▶ _Action item_
All that is wanted is the exact text of the lines below from the one with "Corredores aéreos ge" through the one with "navigate termination for default with greater", inclusive, minus any pictures.

--- Source information ---

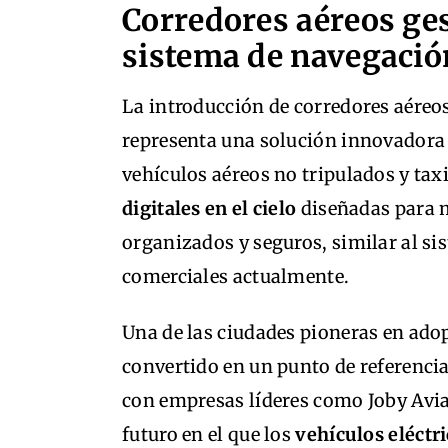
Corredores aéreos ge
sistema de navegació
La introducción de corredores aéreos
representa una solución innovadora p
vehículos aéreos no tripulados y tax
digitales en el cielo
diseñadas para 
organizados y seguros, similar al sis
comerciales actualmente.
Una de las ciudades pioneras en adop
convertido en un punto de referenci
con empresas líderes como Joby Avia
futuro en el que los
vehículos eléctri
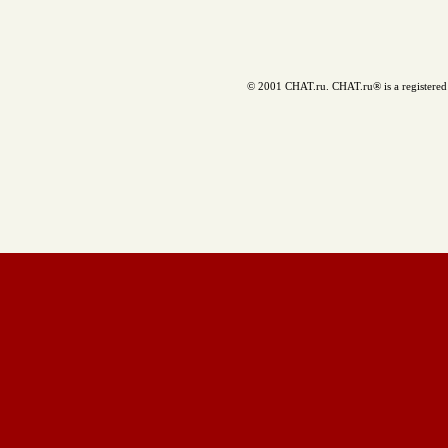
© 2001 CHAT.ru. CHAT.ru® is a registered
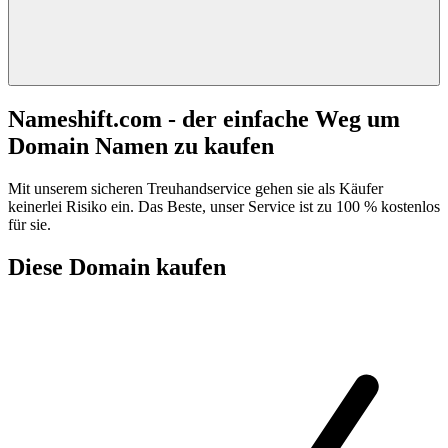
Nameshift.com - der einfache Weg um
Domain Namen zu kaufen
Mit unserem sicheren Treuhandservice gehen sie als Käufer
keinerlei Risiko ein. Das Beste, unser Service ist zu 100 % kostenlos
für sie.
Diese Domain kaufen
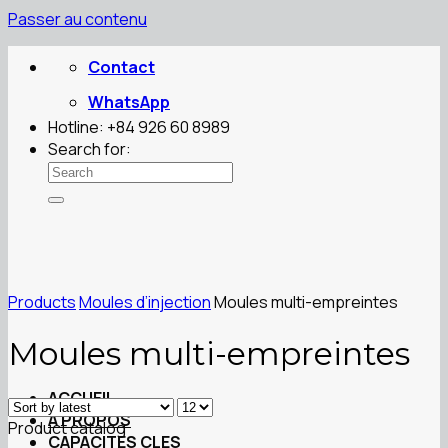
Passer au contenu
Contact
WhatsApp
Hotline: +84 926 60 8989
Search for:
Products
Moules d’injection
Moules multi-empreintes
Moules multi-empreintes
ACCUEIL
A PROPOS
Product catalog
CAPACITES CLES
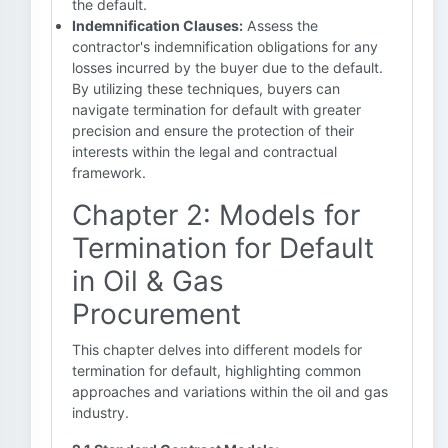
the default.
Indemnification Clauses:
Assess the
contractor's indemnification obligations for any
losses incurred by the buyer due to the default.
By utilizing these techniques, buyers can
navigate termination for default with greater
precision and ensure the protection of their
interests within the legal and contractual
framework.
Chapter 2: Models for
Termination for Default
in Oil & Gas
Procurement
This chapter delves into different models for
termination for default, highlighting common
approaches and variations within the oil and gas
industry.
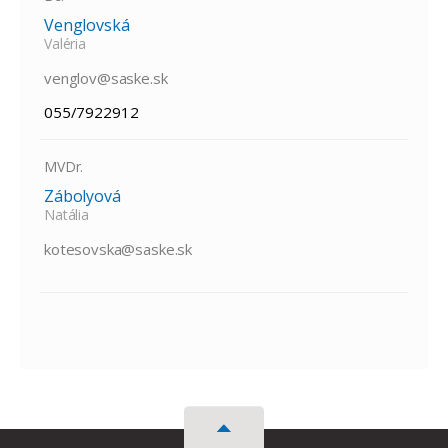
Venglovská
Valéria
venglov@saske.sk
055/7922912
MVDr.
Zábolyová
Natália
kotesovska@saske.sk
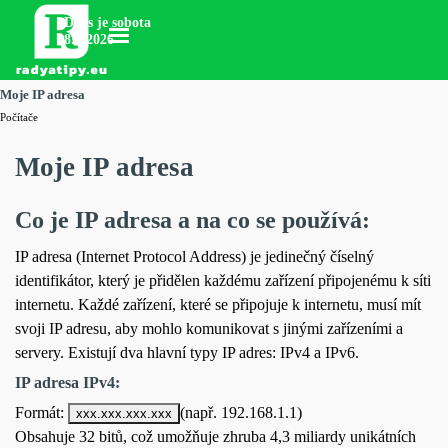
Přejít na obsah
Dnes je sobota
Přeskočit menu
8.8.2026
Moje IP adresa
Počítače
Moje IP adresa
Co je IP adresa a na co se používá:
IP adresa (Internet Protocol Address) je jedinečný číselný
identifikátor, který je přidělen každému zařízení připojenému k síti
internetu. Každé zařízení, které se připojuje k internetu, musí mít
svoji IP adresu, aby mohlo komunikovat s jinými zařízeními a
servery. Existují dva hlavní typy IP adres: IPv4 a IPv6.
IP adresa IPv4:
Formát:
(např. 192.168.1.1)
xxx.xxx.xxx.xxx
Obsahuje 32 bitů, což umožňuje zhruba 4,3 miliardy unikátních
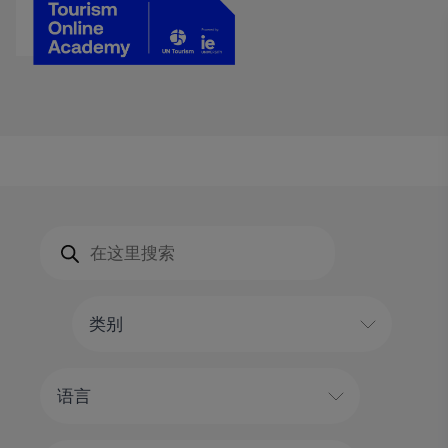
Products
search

---
--- Source information ---

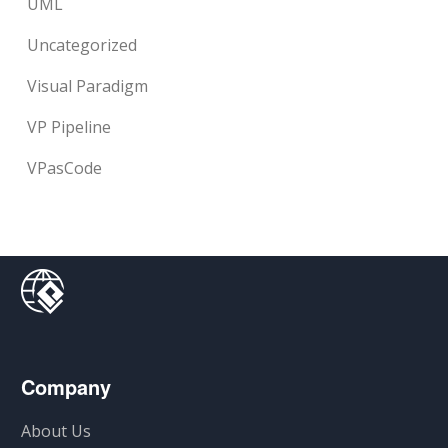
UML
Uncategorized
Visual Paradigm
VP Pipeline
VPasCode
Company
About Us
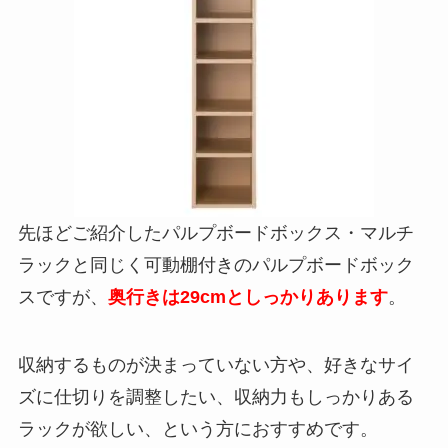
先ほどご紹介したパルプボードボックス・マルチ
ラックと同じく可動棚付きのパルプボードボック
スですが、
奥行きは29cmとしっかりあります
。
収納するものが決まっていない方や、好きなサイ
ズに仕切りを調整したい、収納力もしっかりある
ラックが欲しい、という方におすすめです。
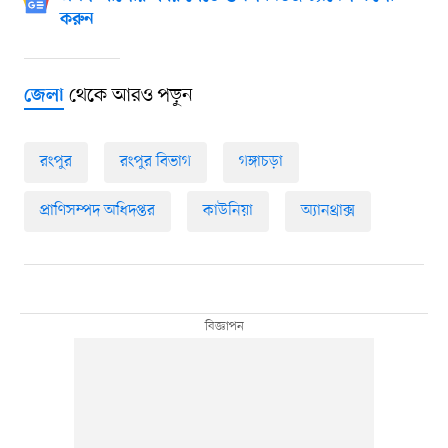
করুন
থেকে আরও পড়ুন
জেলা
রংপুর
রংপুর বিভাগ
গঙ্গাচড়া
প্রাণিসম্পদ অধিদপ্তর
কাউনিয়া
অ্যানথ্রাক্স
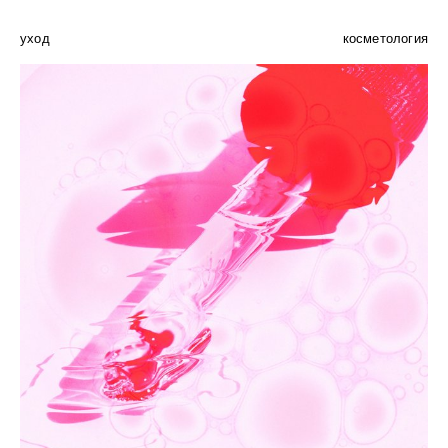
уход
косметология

---
--- Source information ---

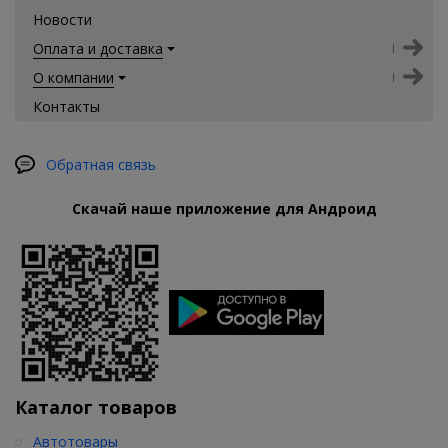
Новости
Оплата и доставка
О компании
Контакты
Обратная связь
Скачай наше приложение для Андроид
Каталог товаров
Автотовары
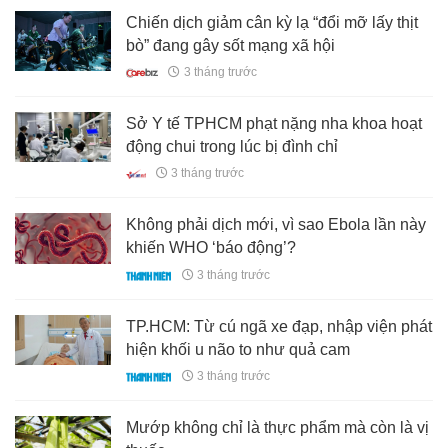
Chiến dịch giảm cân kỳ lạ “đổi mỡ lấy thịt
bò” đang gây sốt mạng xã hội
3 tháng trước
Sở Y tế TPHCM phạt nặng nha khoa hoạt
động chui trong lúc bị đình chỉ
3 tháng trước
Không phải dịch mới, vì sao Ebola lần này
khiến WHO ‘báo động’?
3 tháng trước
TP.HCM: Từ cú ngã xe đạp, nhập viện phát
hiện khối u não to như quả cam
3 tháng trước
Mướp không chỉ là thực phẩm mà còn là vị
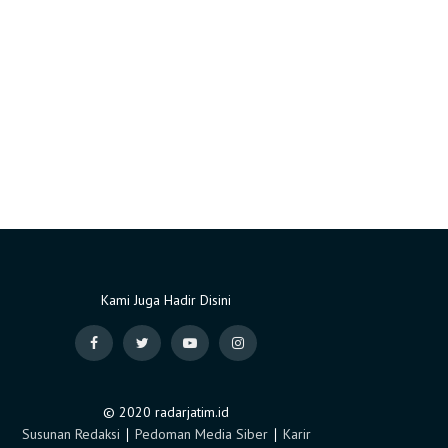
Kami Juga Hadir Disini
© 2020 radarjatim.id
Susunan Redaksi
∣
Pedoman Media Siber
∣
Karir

---

▶ _Written solution_
Corredores aéreos ge
sistema de navegació
La introducción de corredores aéreos
representa una solución innovadora p
vehículos aéreos no tripulados y tax
digitales en el cielo
diseñadas para 
organizados y seguros, similar al sis
comerciales actualmente.
Una de las ciudades pioneras en adop
convertido en un punto de referenci
con empresas líderes como Joby Avia
futuro en el que los
vehículos eléctri
© 2001 CHAT.ru. CHAT.ru® is a registered
Nameshift.com - der einfache Weg um
Domain Namen zu kaufen
Mit unserem sicheren Treuhandservice gehen sie als Käufer
keinerlei Risiko ein. Das Beste, unser Service ist zu 100 % kostenlos
für sie.
Diese Domain kaufen
Passer au contenu
Contact
WhatsApp
Hotline: +84 926 60 8989
Search for:
Products
Moules d’injection
Moules multi-empreintes
Moules multi-empreintes
ACCUEIL
A PROPOS
Product catalog
CAPACITES CLES
the default.
Indemnification Clauses:
Assess the
contractor's indemnification obligations for any
losses incurred by the buyer due to the default.
By utilizing these techniques, buyers can
navigate termination for default with greater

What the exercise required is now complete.